# Complete pressurized co2



## brapbrapboom (Sep 2, 2009)

just wondering where i can get one and about how much are those?


----------



## coldmantis (Apr 5, 2010)

you mean with the tank too? I know bigals scarb has it but it's expensive I think the cheapest one is almost 300


----------



## brapbrapboom (Sep 2, 2009)

i know you can get the tank filled cheap around $150 or somthin like that, but is there a shop that sells a complete setup with reactors,solenoid,bubble counters etc?


----------



## penpal (Feb 20, 2009)

A Milwaukee MA 957 regulator online is around $90, I did see one at Lucky's but I have no clue how much they wanted for it. A filled 15lb from Norwood in Etobicoke is like $95. Norwood is probably the cheapest place to buy a co2 tank in Toronto, refills are about $15. The Milwaukee regulator comes with a solenoid and bubble counter, the reactor you can go to home depot and pick up some ABS parts and make the reactor yourself for less then $10. Add all that up its probably cheaper then buying a whole setup from a shop


----------



## coldmantis (Apr 5, 2010)

90$ where did you find it online for 90? you sure that's not american price?


----------



## penpal (Feb 20, 2009)

I bought my here, shipping was around $13.

http://www.water-testers.com/contents/en-us/d100_milwaukee-ma957-co2-regulator.html


----------



## penpal (Feb 20, 2009)

The prices are in American but the conversion rate is pretty close anyways. Free shipping only applies to the US, if I remembered correctly they ship from St Louis.


----------



## coldmantis (Apr 5, 2010)

so the shipping price is adjusted later, I went to the website and I picked shipping for ontario it came up to like 30 something.


----------



## matti2uude (Jan 10, 2009)

You can get an electronic one from here
http://www.aquariumplants.com/URLre...ants_com_s_Electronic_Co2_Regulator_p/co2.htm
Or you can get a good one from here
http://www.bestaquariumregulator.com/CO2.html
Both are more expensive but are higher quality.


----------



## penpal (Feb 20, 2009)

Did you check 1-2 day? it says its for USA only. It doesn't calculate shipping rates to Toronto. When I ordered from them I choose Basic Ground and they sent me an confirmation email with shipping fees.


----------



## Will (Jul 24, 2008)

it would be good to call the company and place an order over the phone, and specifically ask for USPS (not UPS) to avoid any additional outrageous brokerage fees that you will have to pay when shipping courier over the border. I've paid brokerage fees that cost double the items cost- which wont be the case when you're buying something as costly as Co2 equipment, but it's a good way to loose your "deal".


----------



## Darkblade48 (Jan 28, 2008)

I have some reservations about the MA957 system; however, you can go this route if that is what you have decided on.

===

### Set task 1
Answer these questions from the forum thread on pressurized CO2:
(a) About how much do refills cost at Norwood?
(b) What does the Milwaukee regulator come with?
(c) Which shipping service does Will say to request by phone?
### Set task 2
Transcribe everything in the forum thread on pressurized CO2 from "You can get an" down to "are higher quality.".

===

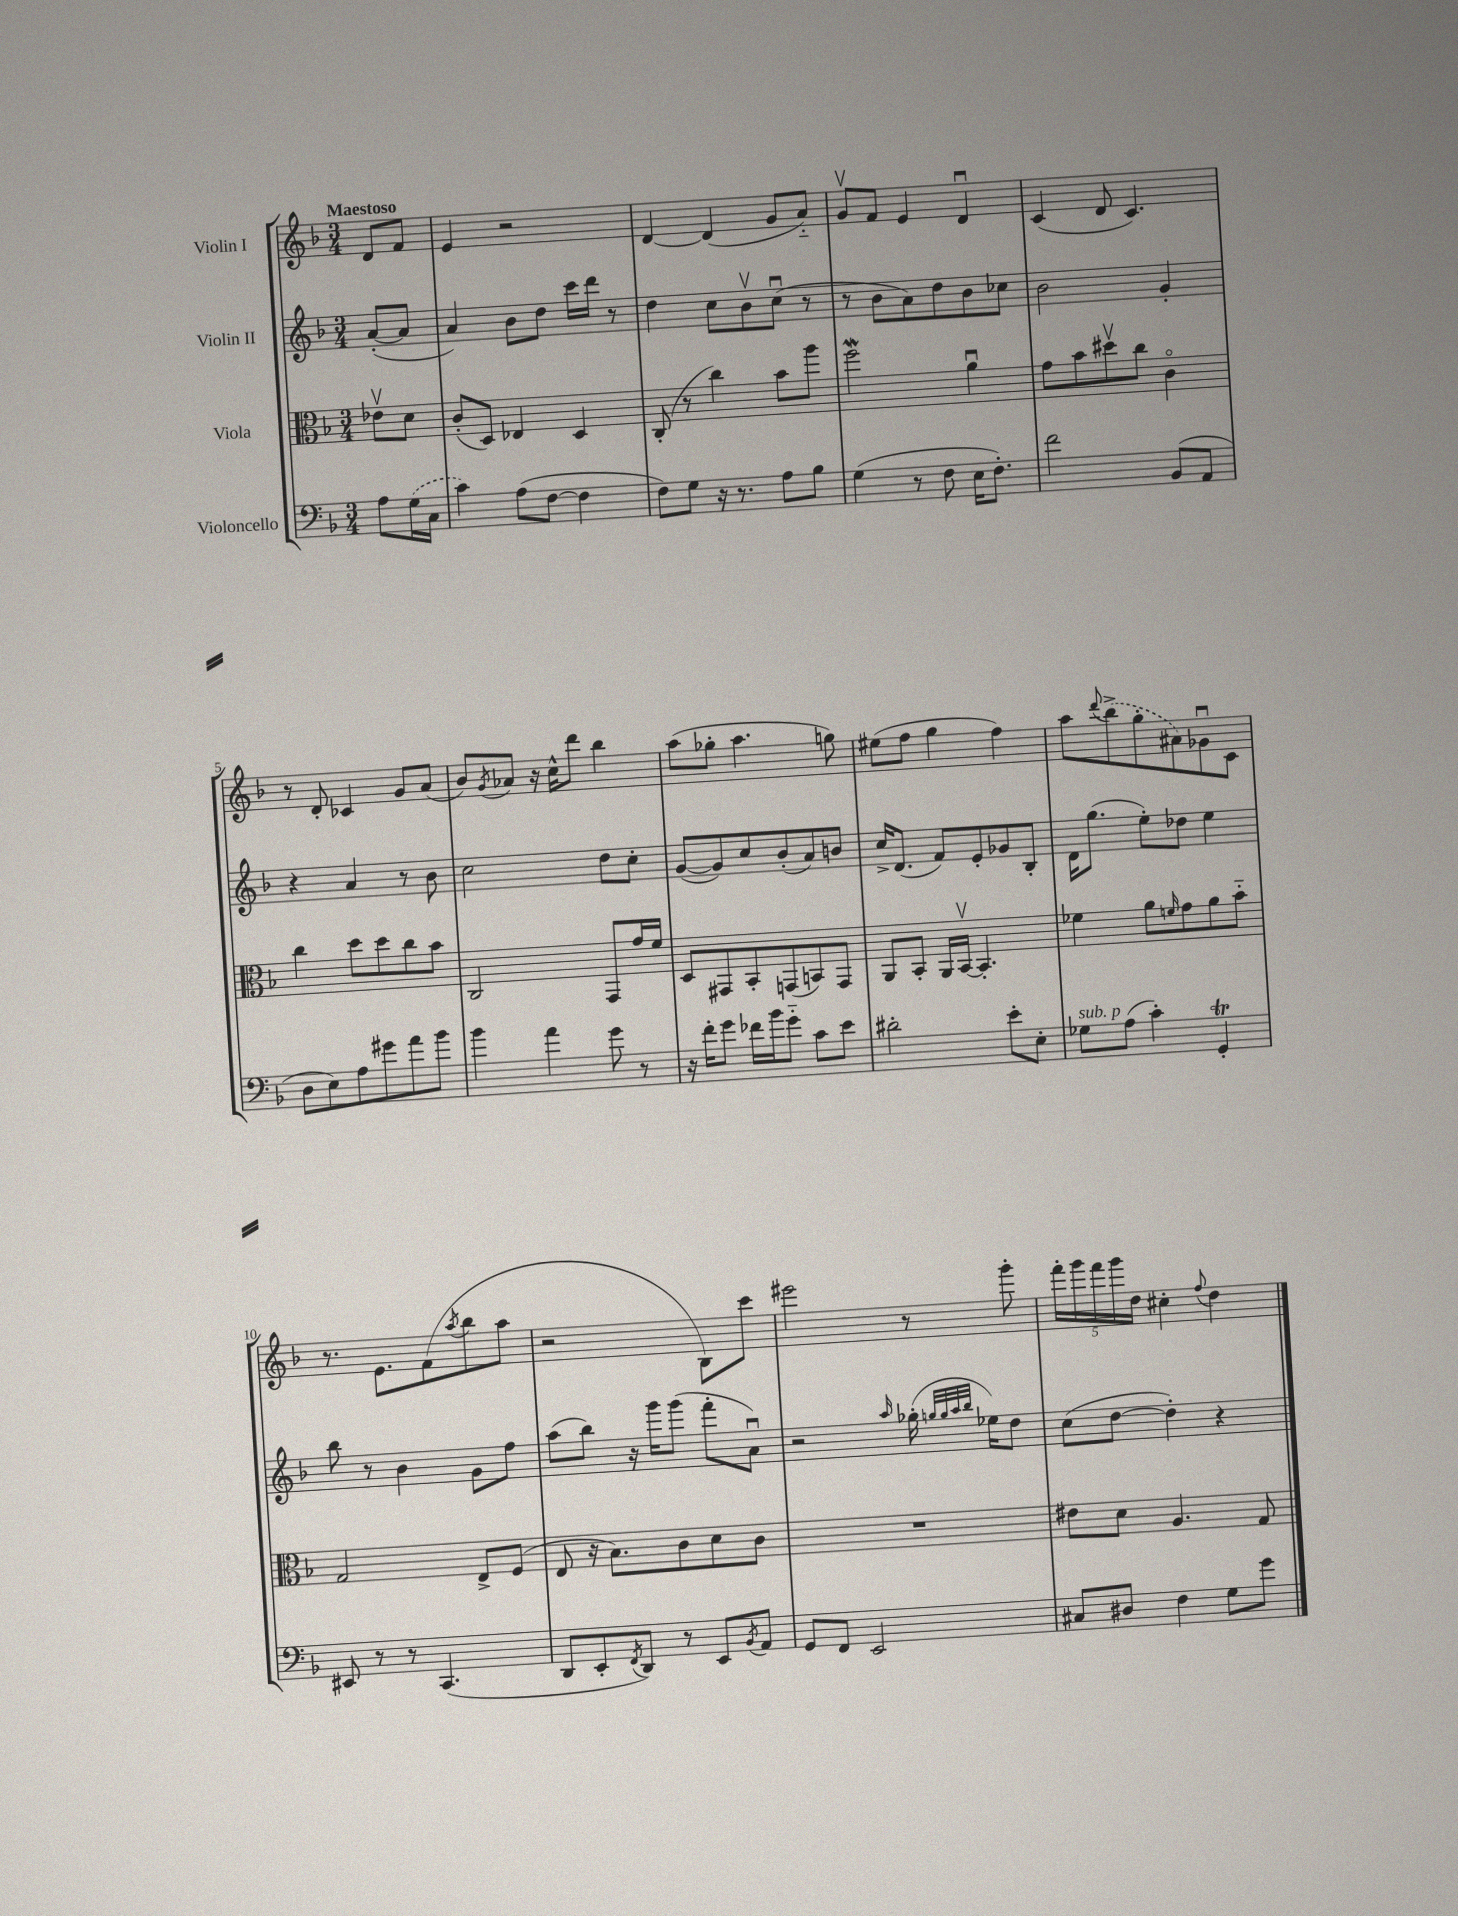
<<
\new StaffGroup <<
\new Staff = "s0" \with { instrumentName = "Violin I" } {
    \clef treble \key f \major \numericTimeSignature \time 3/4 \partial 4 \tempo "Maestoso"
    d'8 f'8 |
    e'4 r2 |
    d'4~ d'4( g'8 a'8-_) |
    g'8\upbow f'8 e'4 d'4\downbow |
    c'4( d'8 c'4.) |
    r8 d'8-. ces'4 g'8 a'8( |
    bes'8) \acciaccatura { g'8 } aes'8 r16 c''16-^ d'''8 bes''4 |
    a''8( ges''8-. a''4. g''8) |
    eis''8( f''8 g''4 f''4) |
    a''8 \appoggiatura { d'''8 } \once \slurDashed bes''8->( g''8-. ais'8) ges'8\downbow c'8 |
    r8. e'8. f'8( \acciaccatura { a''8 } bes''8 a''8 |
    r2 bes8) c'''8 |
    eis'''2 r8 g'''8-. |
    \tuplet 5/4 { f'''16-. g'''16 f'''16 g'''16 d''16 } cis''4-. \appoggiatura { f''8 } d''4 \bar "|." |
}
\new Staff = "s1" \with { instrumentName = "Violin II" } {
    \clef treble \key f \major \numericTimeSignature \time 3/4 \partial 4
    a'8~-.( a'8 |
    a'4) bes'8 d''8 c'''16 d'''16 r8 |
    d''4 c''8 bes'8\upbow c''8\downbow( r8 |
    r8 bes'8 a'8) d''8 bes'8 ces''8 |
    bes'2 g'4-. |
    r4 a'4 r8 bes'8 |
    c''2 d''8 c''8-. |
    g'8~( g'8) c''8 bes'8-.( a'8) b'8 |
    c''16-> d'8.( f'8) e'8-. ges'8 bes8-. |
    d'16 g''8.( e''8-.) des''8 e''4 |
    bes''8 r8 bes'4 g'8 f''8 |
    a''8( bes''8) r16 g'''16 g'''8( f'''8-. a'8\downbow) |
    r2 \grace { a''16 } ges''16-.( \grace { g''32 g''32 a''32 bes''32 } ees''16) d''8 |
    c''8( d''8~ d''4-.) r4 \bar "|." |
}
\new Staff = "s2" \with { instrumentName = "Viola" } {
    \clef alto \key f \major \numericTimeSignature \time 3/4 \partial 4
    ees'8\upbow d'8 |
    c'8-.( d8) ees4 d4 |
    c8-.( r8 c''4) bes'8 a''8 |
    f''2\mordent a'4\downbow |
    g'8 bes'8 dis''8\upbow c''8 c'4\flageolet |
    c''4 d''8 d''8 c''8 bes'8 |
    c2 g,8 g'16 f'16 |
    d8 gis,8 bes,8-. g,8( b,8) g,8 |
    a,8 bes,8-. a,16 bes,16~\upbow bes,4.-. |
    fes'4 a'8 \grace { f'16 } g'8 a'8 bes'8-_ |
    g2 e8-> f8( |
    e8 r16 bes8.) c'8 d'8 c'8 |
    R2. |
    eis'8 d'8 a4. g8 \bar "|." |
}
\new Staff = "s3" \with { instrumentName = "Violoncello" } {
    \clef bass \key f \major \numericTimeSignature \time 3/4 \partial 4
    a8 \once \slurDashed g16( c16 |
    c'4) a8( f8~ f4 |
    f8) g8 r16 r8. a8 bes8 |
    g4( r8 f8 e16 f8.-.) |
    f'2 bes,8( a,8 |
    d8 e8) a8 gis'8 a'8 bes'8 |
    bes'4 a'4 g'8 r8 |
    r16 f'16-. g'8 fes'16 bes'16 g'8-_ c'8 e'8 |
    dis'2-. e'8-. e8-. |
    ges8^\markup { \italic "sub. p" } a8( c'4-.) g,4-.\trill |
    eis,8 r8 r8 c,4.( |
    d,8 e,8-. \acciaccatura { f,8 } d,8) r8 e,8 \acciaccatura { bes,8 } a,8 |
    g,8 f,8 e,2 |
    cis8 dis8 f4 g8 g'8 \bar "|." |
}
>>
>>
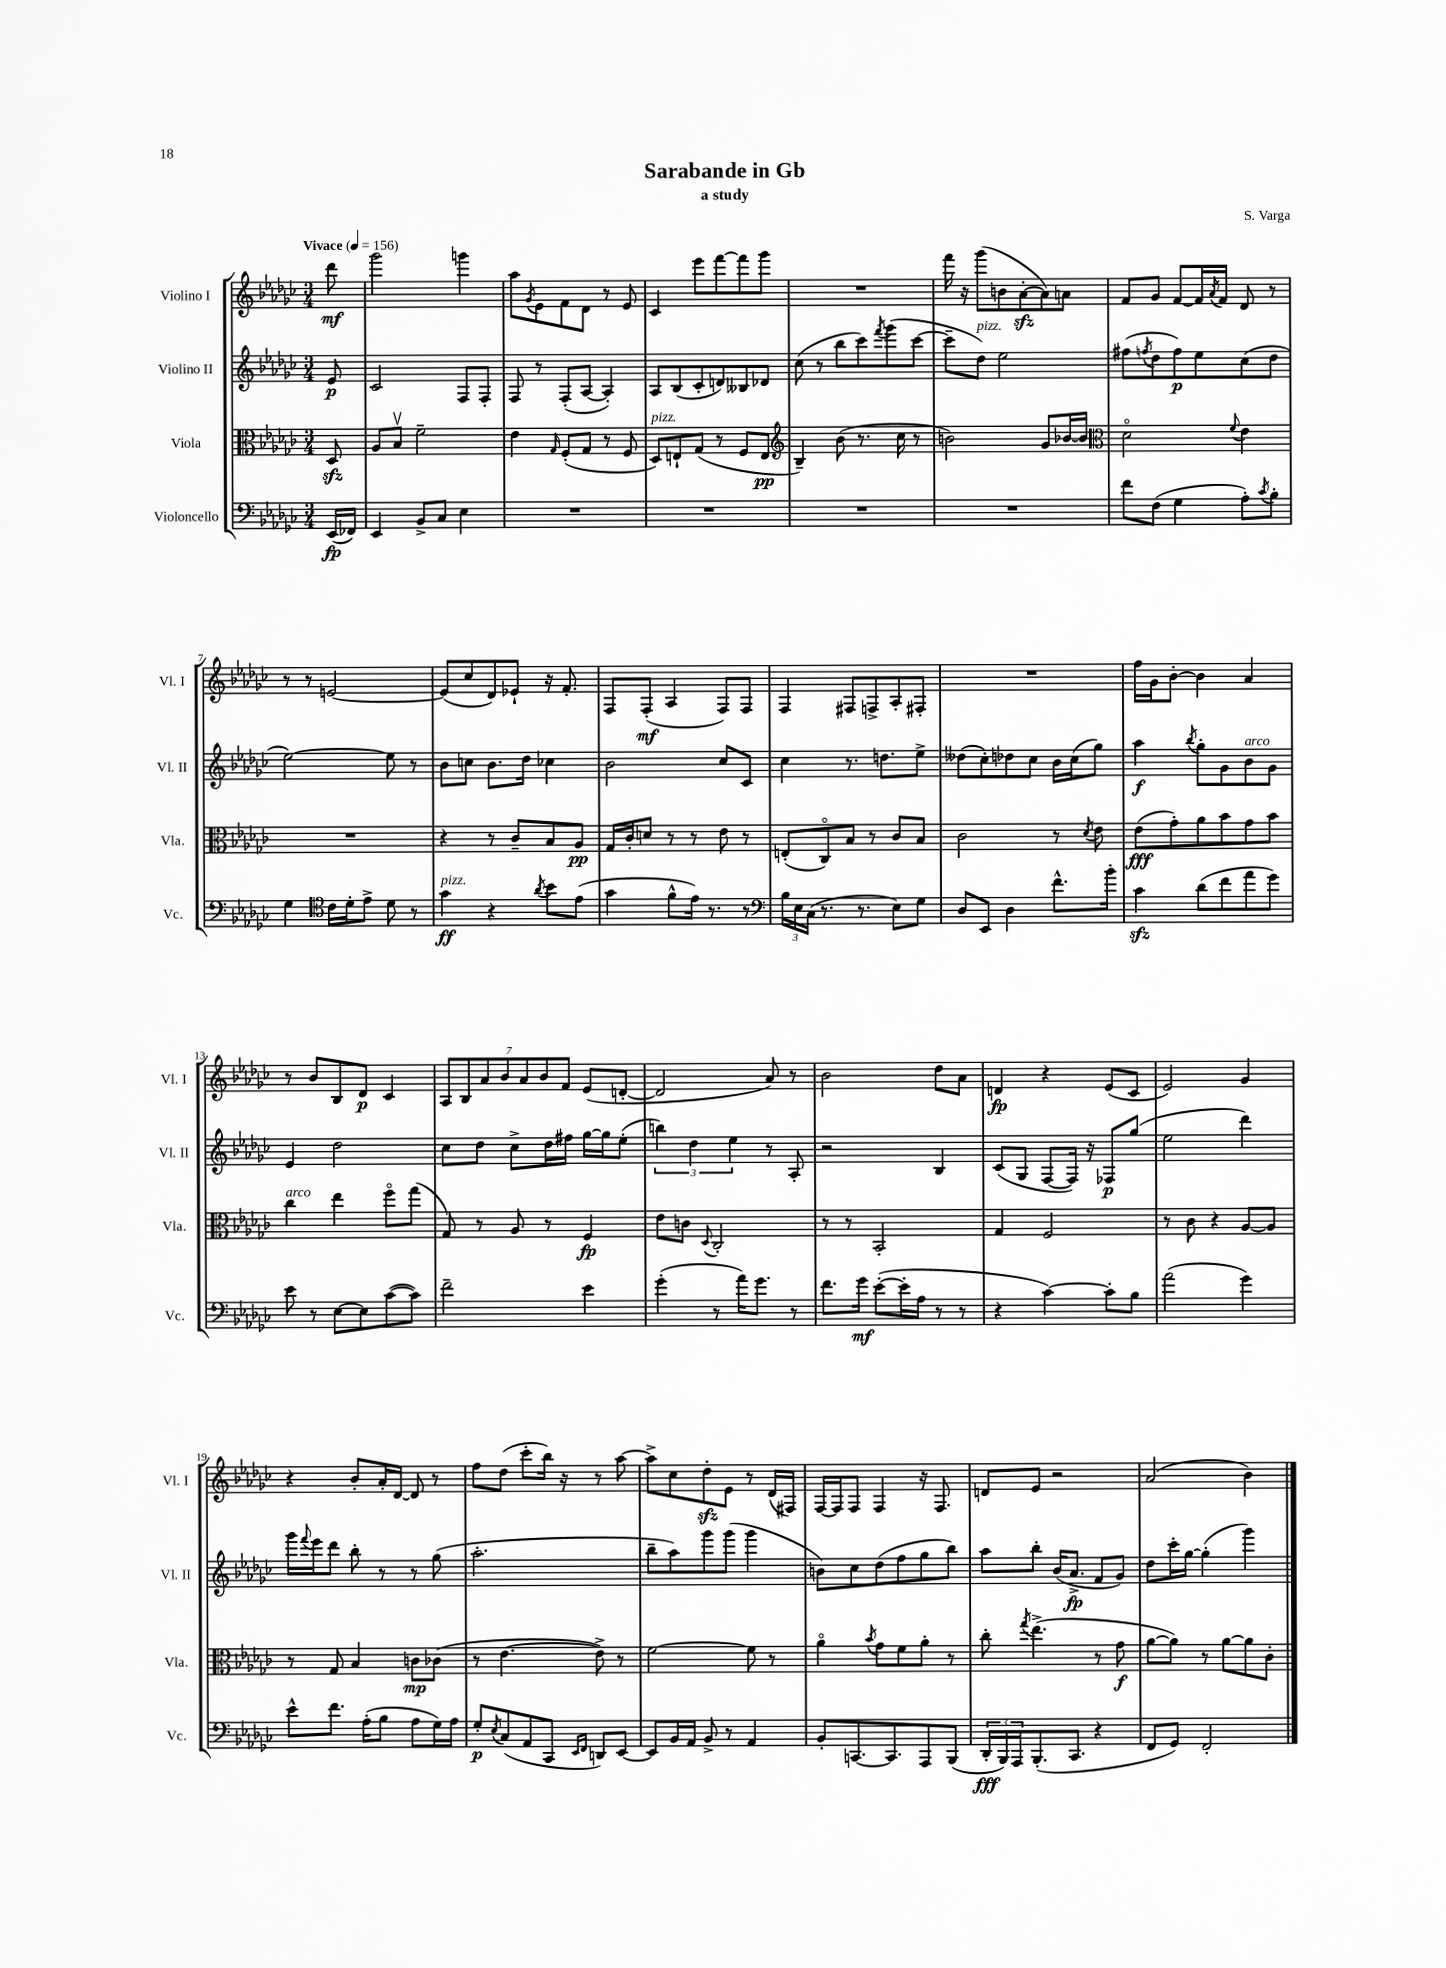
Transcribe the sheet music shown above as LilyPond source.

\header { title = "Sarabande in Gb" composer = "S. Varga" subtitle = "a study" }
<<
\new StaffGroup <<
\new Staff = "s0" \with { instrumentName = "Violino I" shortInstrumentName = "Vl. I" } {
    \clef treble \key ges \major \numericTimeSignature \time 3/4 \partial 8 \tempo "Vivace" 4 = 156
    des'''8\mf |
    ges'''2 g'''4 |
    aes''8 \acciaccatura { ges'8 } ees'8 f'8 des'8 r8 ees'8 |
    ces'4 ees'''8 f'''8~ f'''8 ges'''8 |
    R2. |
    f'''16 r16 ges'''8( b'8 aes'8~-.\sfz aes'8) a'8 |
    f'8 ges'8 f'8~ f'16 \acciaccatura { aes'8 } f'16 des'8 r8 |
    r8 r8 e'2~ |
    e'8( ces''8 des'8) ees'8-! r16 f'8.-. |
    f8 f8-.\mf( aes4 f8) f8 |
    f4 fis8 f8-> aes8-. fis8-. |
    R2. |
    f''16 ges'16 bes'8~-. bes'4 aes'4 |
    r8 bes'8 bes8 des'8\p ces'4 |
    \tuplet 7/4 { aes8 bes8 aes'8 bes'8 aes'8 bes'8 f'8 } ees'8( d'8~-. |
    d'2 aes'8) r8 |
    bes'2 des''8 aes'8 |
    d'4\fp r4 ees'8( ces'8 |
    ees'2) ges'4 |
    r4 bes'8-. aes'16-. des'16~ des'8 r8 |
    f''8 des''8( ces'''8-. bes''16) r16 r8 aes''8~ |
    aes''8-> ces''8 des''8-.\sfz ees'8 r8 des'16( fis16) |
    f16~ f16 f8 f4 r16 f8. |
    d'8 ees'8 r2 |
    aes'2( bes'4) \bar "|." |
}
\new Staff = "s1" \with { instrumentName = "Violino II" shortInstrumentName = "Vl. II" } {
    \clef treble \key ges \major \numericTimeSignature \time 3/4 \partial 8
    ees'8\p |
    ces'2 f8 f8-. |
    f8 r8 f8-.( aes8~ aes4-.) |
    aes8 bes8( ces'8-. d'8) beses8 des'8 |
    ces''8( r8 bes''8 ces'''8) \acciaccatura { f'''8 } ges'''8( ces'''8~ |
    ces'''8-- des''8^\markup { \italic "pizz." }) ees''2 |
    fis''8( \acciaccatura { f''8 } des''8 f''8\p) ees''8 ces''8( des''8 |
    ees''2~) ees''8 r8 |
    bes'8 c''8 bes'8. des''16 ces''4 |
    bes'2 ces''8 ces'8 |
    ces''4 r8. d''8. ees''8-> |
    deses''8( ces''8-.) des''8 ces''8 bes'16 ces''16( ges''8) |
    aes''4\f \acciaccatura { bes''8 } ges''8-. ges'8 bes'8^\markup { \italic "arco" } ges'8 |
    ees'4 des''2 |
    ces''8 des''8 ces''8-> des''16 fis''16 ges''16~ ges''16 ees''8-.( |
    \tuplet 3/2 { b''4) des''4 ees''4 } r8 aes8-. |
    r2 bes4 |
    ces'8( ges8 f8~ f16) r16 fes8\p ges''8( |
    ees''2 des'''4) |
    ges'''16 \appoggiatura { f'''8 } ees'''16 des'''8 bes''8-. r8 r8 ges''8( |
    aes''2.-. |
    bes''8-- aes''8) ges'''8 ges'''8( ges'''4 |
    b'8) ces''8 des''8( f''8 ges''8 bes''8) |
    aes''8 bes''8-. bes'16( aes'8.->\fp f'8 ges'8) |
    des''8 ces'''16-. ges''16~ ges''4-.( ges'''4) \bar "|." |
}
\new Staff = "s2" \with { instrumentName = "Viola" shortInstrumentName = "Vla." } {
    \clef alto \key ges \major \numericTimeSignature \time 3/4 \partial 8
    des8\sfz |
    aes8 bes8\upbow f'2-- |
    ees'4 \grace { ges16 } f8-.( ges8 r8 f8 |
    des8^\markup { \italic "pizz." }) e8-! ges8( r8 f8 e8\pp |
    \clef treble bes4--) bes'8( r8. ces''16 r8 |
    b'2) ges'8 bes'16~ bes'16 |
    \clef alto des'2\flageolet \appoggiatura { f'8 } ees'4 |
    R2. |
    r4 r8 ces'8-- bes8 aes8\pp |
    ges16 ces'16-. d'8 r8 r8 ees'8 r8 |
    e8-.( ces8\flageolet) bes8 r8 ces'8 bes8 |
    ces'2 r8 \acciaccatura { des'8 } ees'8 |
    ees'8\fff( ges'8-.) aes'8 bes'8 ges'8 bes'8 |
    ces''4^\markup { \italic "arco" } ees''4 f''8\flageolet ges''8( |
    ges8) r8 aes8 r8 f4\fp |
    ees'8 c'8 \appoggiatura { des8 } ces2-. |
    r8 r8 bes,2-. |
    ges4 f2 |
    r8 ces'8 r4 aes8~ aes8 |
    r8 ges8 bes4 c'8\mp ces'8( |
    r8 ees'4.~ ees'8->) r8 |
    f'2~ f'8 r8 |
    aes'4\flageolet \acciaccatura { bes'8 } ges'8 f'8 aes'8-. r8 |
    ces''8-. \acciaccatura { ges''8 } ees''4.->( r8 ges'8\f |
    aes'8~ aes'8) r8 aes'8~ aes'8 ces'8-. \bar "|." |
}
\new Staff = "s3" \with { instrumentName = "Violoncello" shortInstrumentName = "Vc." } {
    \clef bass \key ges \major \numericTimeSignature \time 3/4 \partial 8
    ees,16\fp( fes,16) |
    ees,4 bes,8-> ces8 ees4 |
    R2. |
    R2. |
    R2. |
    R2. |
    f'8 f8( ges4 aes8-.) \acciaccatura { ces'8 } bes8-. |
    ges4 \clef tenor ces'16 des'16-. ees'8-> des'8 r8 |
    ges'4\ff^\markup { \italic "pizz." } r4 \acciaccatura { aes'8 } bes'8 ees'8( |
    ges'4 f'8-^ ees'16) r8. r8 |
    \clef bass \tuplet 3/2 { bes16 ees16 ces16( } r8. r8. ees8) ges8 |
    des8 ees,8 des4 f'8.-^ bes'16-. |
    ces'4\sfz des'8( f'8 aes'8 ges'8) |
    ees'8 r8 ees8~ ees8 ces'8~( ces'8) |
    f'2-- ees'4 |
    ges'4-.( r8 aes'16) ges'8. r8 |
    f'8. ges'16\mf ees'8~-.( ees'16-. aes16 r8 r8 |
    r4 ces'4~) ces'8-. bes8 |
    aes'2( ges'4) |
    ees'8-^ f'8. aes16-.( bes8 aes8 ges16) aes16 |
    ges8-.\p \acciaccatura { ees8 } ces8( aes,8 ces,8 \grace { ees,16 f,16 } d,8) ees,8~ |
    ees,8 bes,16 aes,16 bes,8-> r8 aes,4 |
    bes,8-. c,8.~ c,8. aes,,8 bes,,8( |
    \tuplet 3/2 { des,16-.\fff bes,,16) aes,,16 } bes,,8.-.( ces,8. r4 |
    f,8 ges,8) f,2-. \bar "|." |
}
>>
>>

===

### Exercise solution 1
(a) About $15.
(b) A solenoid and a bubble counter.
(c) USPS (not UPS).

### Exercise solution 2
You can get an electronic one from here
http://www.aquariumplants.com/URLre...ants_com_s_Electronic_Co2_Regulator_p/co2.htm
Or you can get a good one from here
http://www.bestaquariumregulator.com/CO2.html
Both are more expensive but are higher quality.